8. Виртуальная мораль и «текучий постмодернизм» (liquid postmodernity)

Надо сказать, что отмеченные выше процессы господства того, что является всеобщим, над тем, что является единичным и неповторимым, не прекратились с завершением эпохи политических тоталитарных режимов. Наоборот, именно во времена массовой коммуникации и глобализации они усиливаются. В этом смысле Слотердайк правильно оценивает масштабы нынешних антропологических и нравственных деструктивных изменений, которые можно зафиксировать в т. н. постмодернистском обществе. Именно в этом обществе происходит утрата значимости телесного контакта между людьми, которые сегодня вынуждены в основном общаться с помощью знаков и символов медиальной среды массовой коммуникации. Слотердайк совершенно прав, когда указывает на деструктивное влияние «гиперреальной» действительности: отсутствие личностного контакта влияет на моральное поведение гражданина.

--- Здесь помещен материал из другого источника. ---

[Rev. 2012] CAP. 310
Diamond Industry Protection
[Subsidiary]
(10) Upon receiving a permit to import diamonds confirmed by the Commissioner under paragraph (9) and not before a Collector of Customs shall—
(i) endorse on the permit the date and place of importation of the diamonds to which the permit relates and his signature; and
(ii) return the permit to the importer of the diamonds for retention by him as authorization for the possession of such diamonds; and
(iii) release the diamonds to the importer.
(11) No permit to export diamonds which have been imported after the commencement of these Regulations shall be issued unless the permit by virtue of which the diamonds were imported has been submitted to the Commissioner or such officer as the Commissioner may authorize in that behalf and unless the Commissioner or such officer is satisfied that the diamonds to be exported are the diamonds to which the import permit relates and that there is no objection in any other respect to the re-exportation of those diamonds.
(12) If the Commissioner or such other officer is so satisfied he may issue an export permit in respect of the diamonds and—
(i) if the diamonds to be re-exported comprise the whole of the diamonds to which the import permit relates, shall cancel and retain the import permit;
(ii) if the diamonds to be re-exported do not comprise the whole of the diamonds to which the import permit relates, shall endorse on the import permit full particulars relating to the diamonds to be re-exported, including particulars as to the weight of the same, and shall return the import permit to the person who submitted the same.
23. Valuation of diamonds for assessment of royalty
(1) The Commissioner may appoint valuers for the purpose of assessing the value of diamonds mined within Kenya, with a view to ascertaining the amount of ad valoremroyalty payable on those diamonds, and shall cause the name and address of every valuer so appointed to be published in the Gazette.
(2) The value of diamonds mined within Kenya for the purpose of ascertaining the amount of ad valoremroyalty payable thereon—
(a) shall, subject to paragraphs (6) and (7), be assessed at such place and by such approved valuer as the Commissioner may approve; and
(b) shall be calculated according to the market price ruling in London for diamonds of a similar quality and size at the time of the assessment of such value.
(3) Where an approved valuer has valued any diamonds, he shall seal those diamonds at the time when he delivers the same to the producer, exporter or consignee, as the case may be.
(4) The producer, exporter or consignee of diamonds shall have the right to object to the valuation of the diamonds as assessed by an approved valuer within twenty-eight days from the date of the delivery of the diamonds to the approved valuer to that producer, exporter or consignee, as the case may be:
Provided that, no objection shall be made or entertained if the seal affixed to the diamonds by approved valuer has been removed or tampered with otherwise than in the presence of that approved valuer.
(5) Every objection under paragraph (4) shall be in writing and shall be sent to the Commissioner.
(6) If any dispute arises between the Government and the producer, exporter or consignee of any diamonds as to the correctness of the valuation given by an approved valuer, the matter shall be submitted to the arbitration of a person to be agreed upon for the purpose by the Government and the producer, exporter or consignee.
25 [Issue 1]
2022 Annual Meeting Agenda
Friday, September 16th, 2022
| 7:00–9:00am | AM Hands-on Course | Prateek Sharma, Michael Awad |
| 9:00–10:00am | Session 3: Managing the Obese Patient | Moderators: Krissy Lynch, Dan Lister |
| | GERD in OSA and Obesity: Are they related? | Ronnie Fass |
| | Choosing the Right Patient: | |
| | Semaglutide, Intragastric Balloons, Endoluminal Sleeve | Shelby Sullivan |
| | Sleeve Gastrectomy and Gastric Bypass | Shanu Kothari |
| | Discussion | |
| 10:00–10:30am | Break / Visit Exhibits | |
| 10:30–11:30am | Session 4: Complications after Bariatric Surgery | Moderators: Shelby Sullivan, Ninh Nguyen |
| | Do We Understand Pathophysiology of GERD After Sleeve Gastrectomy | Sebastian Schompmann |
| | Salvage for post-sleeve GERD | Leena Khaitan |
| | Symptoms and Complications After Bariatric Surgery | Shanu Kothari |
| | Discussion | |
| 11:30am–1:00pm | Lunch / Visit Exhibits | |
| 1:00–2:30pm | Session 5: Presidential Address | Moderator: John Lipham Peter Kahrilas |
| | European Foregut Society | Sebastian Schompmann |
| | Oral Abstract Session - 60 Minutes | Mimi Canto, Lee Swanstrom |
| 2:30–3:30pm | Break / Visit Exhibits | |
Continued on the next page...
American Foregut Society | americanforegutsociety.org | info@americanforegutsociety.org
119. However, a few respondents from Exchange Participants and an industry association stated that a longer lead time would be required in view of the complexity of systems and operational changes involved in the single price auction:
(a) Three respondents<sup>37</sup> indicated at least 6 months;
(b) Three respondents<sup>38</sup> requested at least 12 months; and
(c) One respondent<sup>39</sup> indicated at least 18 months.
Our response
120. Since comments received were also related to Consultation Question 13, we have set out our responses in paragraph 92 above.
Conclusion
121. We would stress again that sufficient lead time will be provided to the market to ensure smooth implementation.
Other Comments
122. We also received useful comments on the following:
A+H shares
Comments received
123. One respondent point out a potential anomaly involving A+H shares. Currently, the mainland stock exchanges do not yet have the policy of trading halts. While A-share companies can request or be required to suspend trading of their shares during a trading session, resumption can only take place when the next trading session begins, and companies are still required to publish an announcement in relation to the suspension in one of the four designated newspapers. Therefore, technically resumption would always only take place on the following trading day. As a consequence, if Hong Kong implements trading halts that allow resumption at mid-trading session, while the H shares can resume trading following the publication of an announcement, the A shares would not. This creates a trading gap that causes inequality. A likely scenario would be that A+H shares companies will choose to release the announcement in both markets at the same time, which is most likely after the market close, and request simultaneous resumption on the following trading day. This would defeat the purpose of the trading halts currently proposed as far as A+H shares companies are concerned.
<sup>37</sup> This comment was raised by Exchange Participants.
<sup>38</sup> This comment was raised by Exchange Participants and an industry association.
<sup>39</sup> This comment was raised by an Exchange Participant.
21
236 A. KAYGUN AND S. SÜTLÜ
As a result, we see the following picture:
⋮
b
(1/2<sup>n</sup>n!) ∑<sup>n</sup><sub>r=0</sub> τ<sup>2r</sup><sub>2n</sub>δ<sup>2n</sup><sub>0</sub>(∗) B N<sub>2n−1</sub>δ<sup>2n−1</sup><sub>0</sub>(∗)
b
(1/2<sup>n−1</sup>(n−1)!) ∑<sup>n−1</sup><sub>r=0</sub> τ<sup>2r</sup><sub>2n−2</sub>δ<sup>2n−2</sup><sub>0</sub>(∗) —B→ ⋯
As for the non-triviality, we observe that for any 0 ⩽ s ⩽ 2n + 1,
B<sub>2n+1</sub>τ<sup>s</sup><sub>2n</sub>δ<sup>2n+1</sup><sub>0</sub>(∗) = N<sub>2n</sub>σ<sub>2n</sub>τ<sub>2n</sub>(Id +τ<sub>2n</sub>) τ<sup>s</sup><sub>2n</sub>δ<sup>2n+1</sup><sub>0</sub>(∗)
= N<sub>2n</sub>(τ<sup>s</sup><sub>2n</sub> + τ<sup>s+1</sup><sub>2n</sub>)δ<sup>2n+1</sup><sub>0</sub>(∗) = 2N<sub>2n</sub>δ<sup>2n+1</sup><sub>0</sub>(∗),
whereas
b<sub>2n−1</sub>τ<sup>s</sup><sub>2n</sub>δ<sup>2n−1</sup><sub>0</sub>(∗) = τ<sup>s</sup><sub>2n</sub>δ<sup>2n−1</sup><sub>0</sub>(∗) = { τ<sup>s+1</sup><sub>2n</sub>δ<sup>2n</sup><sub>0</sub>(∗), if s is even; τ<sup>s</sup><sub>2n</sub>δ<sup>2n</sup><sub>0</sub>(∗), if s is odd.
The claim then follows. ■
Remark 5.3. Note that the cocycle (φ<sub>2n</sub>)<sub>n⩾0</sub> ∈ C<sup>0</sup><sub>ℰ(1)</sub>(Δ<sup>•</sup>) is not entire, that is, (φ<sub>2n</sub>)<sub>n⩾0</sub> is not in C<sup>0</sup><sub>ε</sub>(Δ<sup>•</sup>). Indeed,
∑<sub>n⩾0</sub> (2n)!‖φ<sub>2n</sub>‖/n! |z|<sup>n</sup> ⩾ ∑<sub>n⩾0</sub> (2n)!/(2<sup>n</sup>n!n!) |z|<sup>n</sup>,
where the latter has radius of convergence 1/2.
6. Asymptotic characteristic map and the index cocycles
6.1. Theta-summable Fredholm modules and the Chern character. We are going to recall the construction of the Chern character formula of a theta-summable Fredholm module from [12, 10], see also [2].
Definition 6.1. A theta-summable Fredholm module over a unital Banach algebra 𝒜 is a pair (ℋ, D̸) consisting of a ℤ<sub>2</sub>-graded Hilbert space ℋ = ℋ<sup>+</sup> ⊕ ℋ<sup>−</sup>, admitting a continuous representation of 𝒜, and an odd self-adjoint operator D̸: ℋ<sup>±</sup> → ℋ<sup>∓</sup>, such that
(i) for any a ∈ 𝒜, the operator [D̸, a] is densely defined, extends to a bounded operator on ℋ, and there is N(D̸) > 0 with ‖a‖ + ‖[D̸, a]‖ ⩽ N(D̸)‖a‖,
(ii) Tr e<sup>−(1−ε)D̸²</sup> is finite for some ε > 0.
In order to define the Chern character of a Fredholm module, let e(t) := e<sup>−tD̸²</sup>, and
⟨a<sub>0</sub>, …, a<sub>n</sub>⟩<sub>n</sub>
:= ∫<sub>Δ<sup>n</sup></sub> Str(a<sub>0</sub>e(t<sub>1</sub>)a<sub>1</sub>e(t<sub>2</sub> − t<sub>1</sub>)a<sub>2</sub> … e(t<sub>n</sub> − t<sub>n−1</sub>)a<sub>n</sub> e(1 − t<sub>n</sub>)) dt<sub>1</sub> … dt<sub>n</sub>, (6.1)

Польский социолог З. Бауман связывает подобное новое моральное поведение с эпохой т. н. текучего постмодернизма (liquid postmodernity) [6], определяя его с помощью термина «адиафоризация» (от греческого a-dia-foresis «равнодушие»), т. е. нравственно безразличное деяние. Таким образом, в современном глобальном мире «адиафоризация» действия (З. Бауман) и «размывание» ответственности становятся законом и нормой нравственного поведения. Более того, можно сказать, «адиафоризация» действия становится совестью этого времени. В эпоху «текучего постмодернизма» мораль действует как бы без оглядки на указания «компаса этики». Подобная мораль уже не нуждается в этике, их пути разошлись навсегда. Можно сказать, что в эпоху «постмодернистской этики» есть мораль, но нет этики. Иначе говоря, мораль функционирует уже вне этики в классическом значении этого термина, т. е. вне этики нормативной. Одним словом, здесь все происходит наоборот, чем принято в европейской этической традиции, т. е. вопреки тому принципу, который предписывает, что не следует выводить нравственные правила и нормы из эмпирически нравственного человеческого поведения.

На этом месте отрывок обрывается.